ANCHORAGE (KTUU) — The Alaska Department of Fish and Game is scaling back its search for the bear or bears that killed Mike Soltis and attacked a rescuer in Eagle River in June.
Ken Marsh, a spokesperson for the department, says the trail has gone cold, leading Fish and Game to remove live cameras, bear traps and staff from Hiland Road.
For the fatal bear attacks in 2017, Fish and Game says there were clear witnesses to the incidents, and a bear could be identified and killed relatively quickly. “It’s been two weeks. The bear or bears could be a long way from here by now,” said Marsh.
The department is now moving to a long-term strategy, looking to analyze DNA samples and hoping to find a match.
The DNA evidence they have collected has allowed Fish and Game to make some conclusions about the animal or animals involved in the two attacks in Eagle River. “We do know there was a female brown bear in both attacks, we don’t know if it’s the same female brown bear.”

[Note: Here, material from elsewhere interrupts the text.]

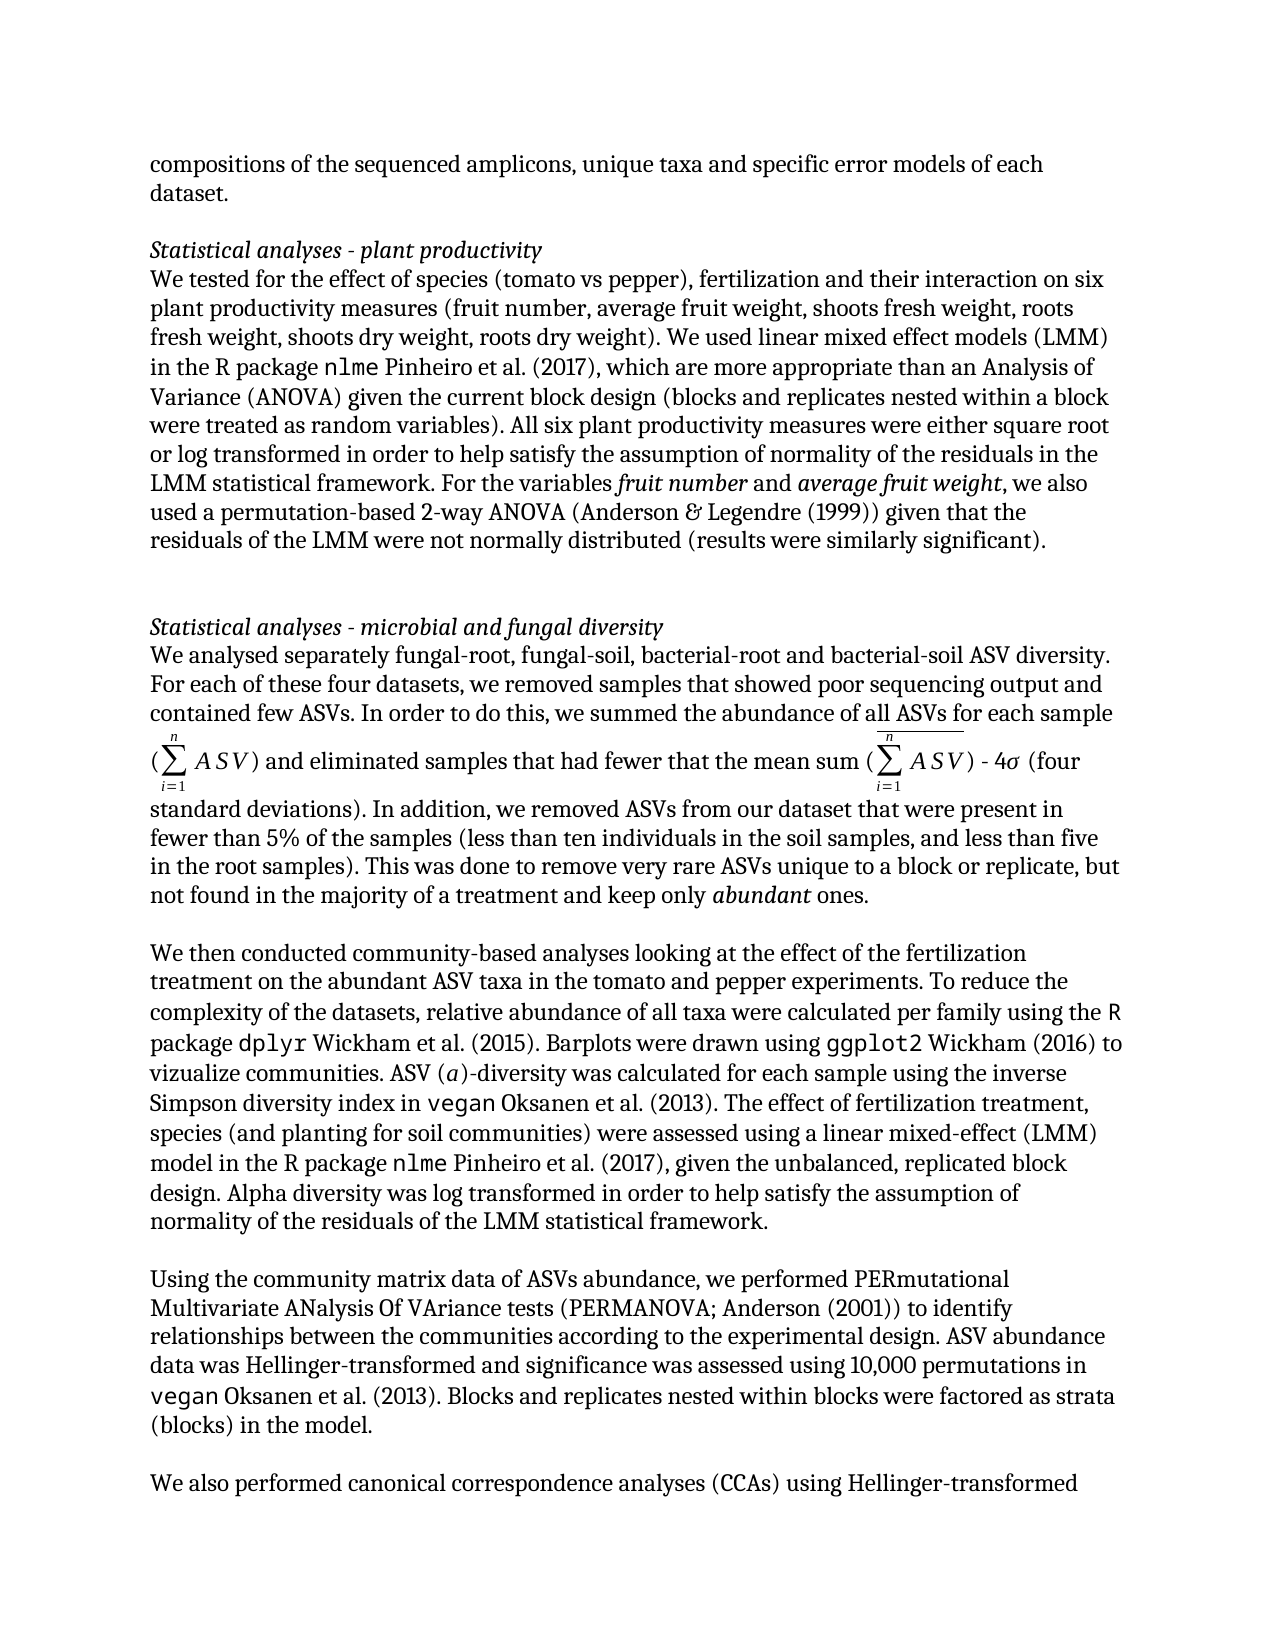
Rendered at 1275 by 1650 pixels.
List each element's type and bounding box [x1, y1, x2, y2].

text [150, 150, 1125, 1497]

For holiday hikers, Marsh says there is likely no elevated risk by the bear or bears being out there, but he advises people take normal precautions to avoid bears, and to always carry a deterrent.
As days turn to weeks, Marsh explains that Fish and Game is still intent on removing the threatening animal or animals from the population.
“If we are able to kill the bear or bears involved in the attack, we would certainly do so,” Marsh said.